To solve the problem step by step, we start with the given logarithmic equations and simplify them to find the minimum value of the expression \(3G + 2L + 2O + E\). ### Step 1: Write down the equations We are given three equations based on logarithmic properties: 1. \( \log(G \cdot L) + \log(G \cdot E) = 3 \) 2. \( \log(E \cdot L) + \log(E \cdot O) = 4 \) 3. \( \log(O \cdot G) + \log(O \cdot L) = 5 \) ### Step 2: Simplify using logarithmic properties Using the property that \(\log(a) + \log(b) = \log(a \cdot b)\), we can rewrite the equations: 1. \( \log(G^2 \cdot L \cdot E) = 3 \) 2. \( \log(E^2 \cdot L \cdot O) = 4 \) 3. \( \log(O^2 \cdot G \cdot L) = 5 \) ### Step 3: Convert logarithmic equations to exponential form From the logarithmic equations, we can express them in exponential form: 1. \( G^2 \cdot L \cdot E = 10^3 = 1000 \) (Equation 1) 2. \( E^2 \cdot L \cdot O = 10^4 = 10000 \) (Equation 2) 3. \( O^2 \cdot G \cdot L = 10^5 = 100000 \) (Equation 3) ### Step 4: Express \(3G + 2L + 2O + E\) using AM-GM inequality We want to find the minimum value of \(3G + 2L + 2O + E\).

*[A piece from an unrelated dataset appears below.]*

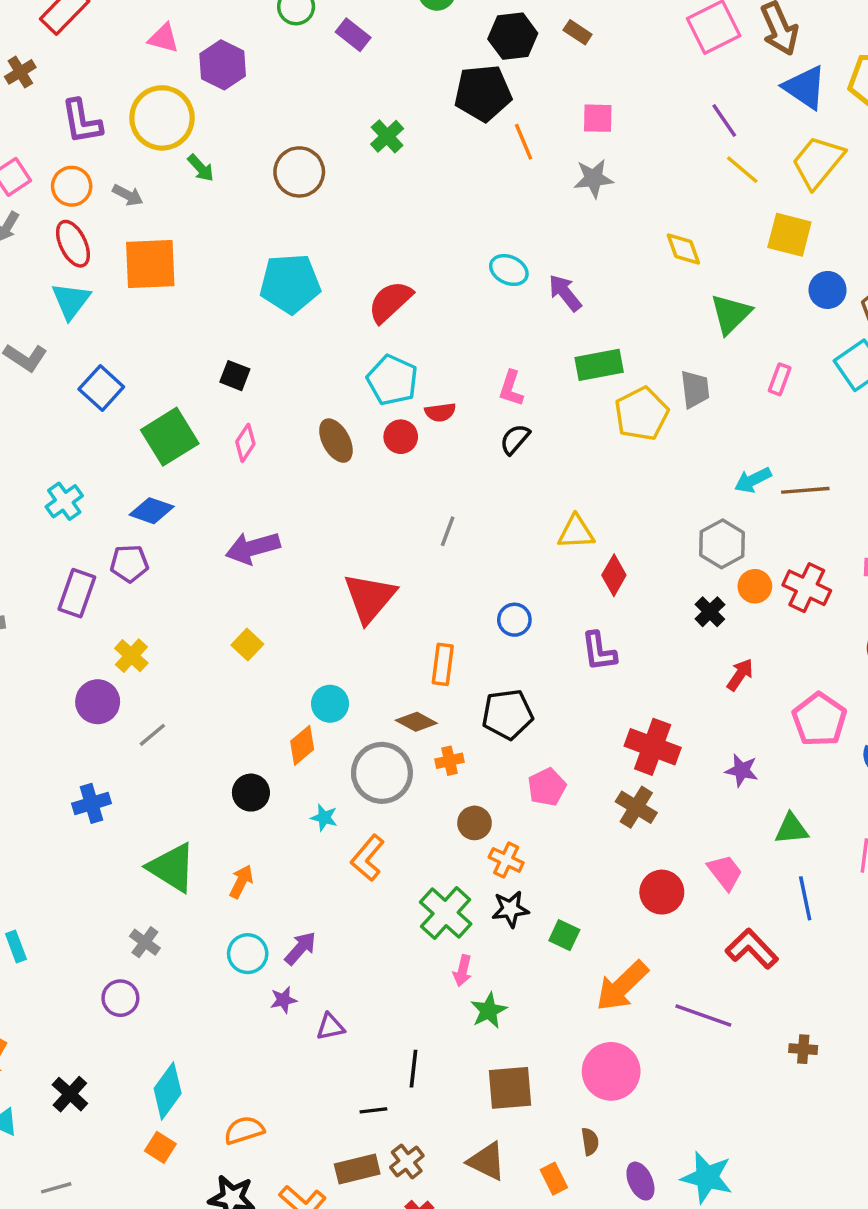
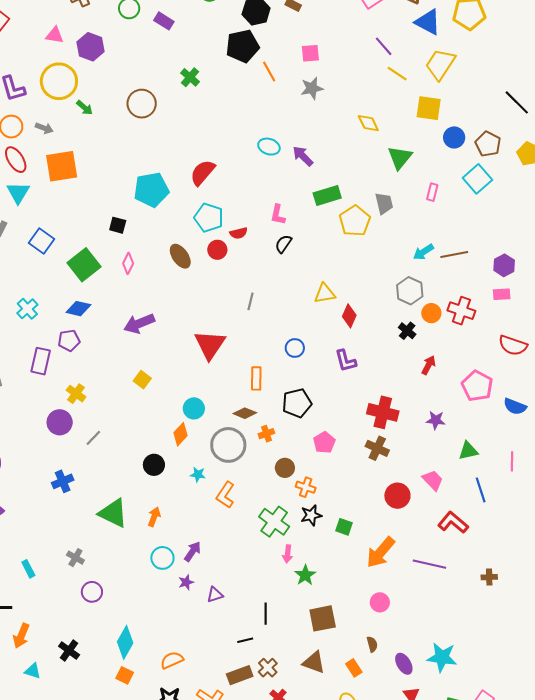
cyan pentagon: (290, 284) -> (151, 190), moved
gray cross: (145, 942) -> (75, 558), moved
pink circle: (611, 1071) -> (380, 602), size x0.6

By the AM-GM inequality: \[ \frac{3G + 2L + 2O + E}{8} \geq \sqrt[8]{G^3 \cdot L^2 \cdot O^2 \cdot E} \] Thus, \[ 3G + 2L + 2O + E \geq 8 \sqrt[8]{G^3 \cdot L^2 \cdot O^2 \cdot E} \] ### Step 5: Calculate \(G^3 \cdot L^2 \cdot O^2 \cdot E\) To find \(G^3 \cdot L^2 \cdot O^2 \cdot E\), we multiply the equations (1), (2), and (3): \[ (G^2 \cdot L \cdot E)(E^2 \cdot L \cdot O)(O^2 \cdot G \cdot L) = 1000 \cdot 10000 \cdot 100000 \] This simplifies to: \[ G^3 \cdot L^3 \cdot O^2 \cdot E^3 = 10^{3+4+5} = 10^{12} \] ### Step 6: Substitute back into the AM-GM inequality Now substituting back into the AM-GM inequality: \[ 3G + 2L + 2O + E \geq 8 \sqrt[8]{10^{12}} = 8 \cdot 10^{12/8} = 8 \cdot 10^{1.5} = 8 \cdot 31.622 = 252.976 \approx 80 \] ### Step 7: Find the minimum value Thus, the minimum value of \(3G + 2L + 2O + E\) is \(80\). ### Step 8: Express \(80\) in the required form We need to express \(80\) in the form \(2^\lambda \cdot 3^\mu \cdot 5^\nu\): \[ 80 = 2^4 \cdot 3^0 \cdot 5^1 \] So, \(\lambda = 4\), \(\mu = 0\), and \(\nu = 1\). ### Step 9: Calculate the final expression We need to calculate: \[ \lambda^\mu + \mu^\nu = 4^0 + 0^1 = 1 + 0 = 1 \] ### Final Answer The value of \( \lambda^\mu + \mu^\nu \) is \(1\).